The Fugitives, a folk-collective headed by songwriters Adrian Glynn and Brendan McLeod, have toured extensively throughout Canada, Western Europe, and the UK. Joined by banjo player Chris Suen (Viper Central) and violinist Carly Frey (The Coal Porters), the group has earned a reputation for unforgettable live shows, brimming with complex harmonies, infectious storytelling, and top-notch musicianship.
In 2017, McLeod watched his mother compete at the Masters National Curling Championship in Guelph, Ontario. Following, soon after, was a banquet. There, McLeod spoke with an older woman whom he believed to have grown up in the 1940s.
Antiquated technology, drinking water straight out of lakes, buying houses for no more than five dollars. A fairy-tale way of life by today’s standards. “As if those living back then were devoid of passions and desires, dreams and fears,” thought McLeod.
Reciting the poem, he says:
We are the Dead. Short days ago
We lived, felt dawn, saw sunset glow,
Loved and were loved, and now we lie
In Flanders fields.
McCrae’s poem is a beautiful plea to remember our fallen soldiers but is also a call to arms, as we are one and the same.
Having had that encounter with the woman at the banquet, and reciting the poem, McLeod realized that people were no different from time ago as they are today and that they are in fact, real people with passions, desires, dreams, and fears.
To make present the history of our yesterdays, McCrae put in motion his call to action, a project he calls, Ridge. The 80-minute film retells the story of the Battle of Vimy Ridge through documentary-style monologue and performances of songs written during WW1, reimagined by the group in honour of Remembrance Day, incorporating stories often left out, including those of Indigenous people, and Ukrainian Canadians. As he walks you through the history of the battle, Brendan dives into the misconceptions and varying perspectives surrounding it, often referred to as the “battle that made Canada”, resulting in over 10,000 Canadian casualties.

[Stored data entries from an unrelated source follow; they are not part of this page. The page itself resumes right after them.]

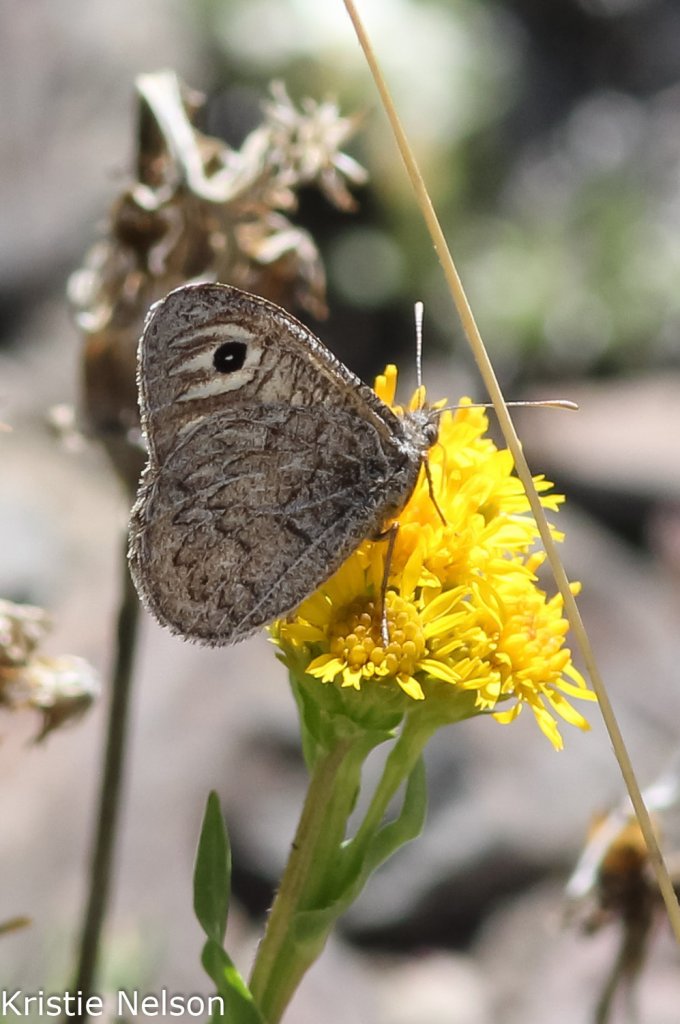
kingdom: Animalia
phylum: Arthropoda
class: Insecta
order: Lepidoptera
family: Nymphalidae
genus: Neominois
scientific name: Neominois ridingsii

Ridge was initially commissioned as a monologue by Brendan to be performed on The Chan Centre’s stage, and due to COVID-19, morphed into a feature film with the accompanying historical music.
Ridge in turn inspired the band’s fifth record, Trench Songs.
When asked about the record, the band had this to say,
“Trench songs were written by frontline soldiers during WW1. Essentially protest songs, they were often parodies of well-known tunes. We’ve rewritten new melodies and music for these words, in order to more readily access the emotional content of the lyrics and to continue folk music’s long tradition of reshaping songs over time — the same way soldiers reshaped these songs in the trenches. It’s the most stripped-down album we’ve done. During the pandemic, where war metaphors abound, these songs have given us much-needed perspective around hardship, the sacrifice of previous generations, and, mostly, what vulnerable communities can be forced to endure at the hands of the government and military in a crisis. We think about these soldiers when we sing and hope you will too.”
An important chapter in Canadian history, the poignancy of Trench Songs, and the cinematic storytelling of Ridge, help put into perspective the courageous yet tenacious fight our soldiers fought. Ultimately, playing a pivotal role in shaping our beautiful country of Canada.